Vintilă Russu-Șirianu (April 20, 1897 - February 25, 1973) was an Austro-Hungarian-born Romanian journalist, memoirist, and translator.

Born in Arad, his father was the journalist and activist Ioan Russu-Șirianu, whose uncle was the writer Ioan Slavici. After attending high school in his native city, he left for Bucharest, capital of the Romanian Old Kingdom. He enrolled in the Conservatory and at the University of Bucharest's medical faculty, but completed neither. He took part in World War I as an officer in the Romanian Army; in the temporary capital of Iași, while visiting the homes of Barbu Ștefănescu Delavrancea, Nicolae Iorga, Take Ionescu, and Osvald Teodoreanu, he became acquainted with Robert de Flers, whom he later assisted in Paris. After the end of the war and his native province's union with Romania, he returned to Bucharest, completing the literature and philosophy faculty. He was technical secretary at the League for the Cultural Unity of All Romanians, librarian for the Romanian Academy, editor at Flacăra, secretary to Octavian Goga, and an opinion journalist. From 1923 to 1924, he was secretary of the Romanian Writers' Union, in which capacity he organized a number of tournaments and soirées.

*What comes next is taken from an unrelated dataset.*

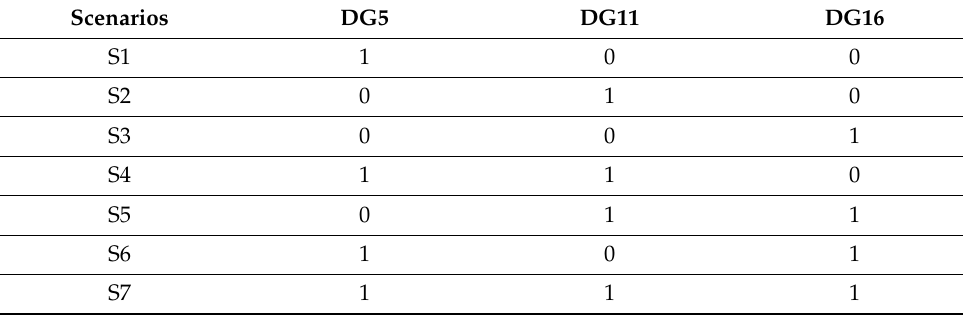
Table 3. Multi-DG configuration scenarios.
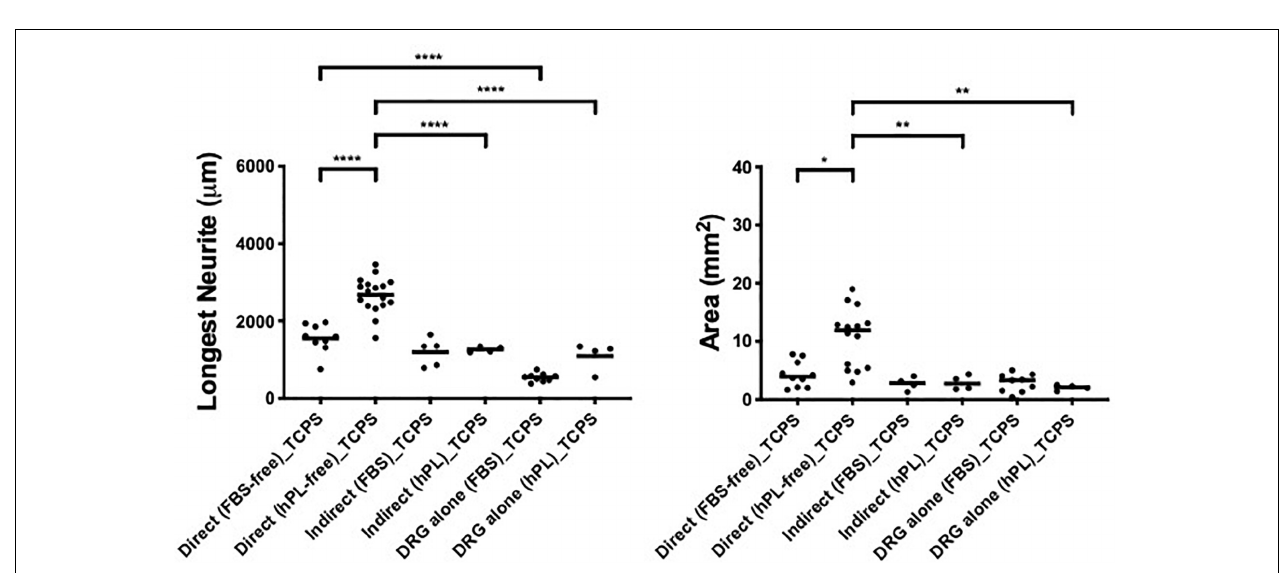
FIGURE 6 | Influence of fibronectin on DRG outgrowth. Longest neurite and axonal area of direct co-culture, indirect co-culture, and DRG alone on fibronectin (FN). Three biological repeats and at least three technical replicates (DRG) were assessed. One-way ANOVA with Tukey’s multiple comparison tests was used for assessing statistical significance among the examined groups (* p < 0.05, ** p < 0.01, *** p < 0.001, **** p < 0.0001). The number of DRG tested corresponds to the number of dots for each condition in the graph.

He made his literary debut in 1919, and then sporadically contributed poems and articles to Flacăra, Gândirea, Cugetul românesc, Adevărul literar, Cuvântul liber and Rampa. In 1927, he left for Paris, where he edited the monthly Revue Franco-Roumaine magazine. While there, he became acquainted with nearly the entire French literary establishment and also with local Romanian émigrés (including George Enescu, Constantin Brâncuși, Panait Istrati, Elena Văcărescu, Marthe Bibesco, Ilarie Voronca, Nicolae Titulescu, and Marioara Ventura). His 1969 memoir, Vinurile lor..., features lively, finely drawn recollections of these individuals. With Alexandru Băbeanu, he wrote the play Biruitorul, which was staged at the National Theatre Bucharest in 1924. After the Coup of 1944 against the country's pro-Axis dictator, he and Cezar Petrescu dramatized the latter's novel Ochii strigoiului and wrote Mânzul nebun. In 1947 and under the imminent rise of the communist regime, he penned plays for workers and local cultural stages. These are thoroughly obsolete today, as are his poems, anthologized in 1972 as Îmi amintesc de aceste versuri with the assistance of Mihai Gafița. He translated Honoré de Balzac (Gobseck) and Roger Martin du Gard (The Thibaults). Pen names he used include V. R. Ș., Ion Dacu and D. Dinu. He died in Bucharest on February 25, 1973; in 2017, his remains and those of his father were reinterred in Șiria.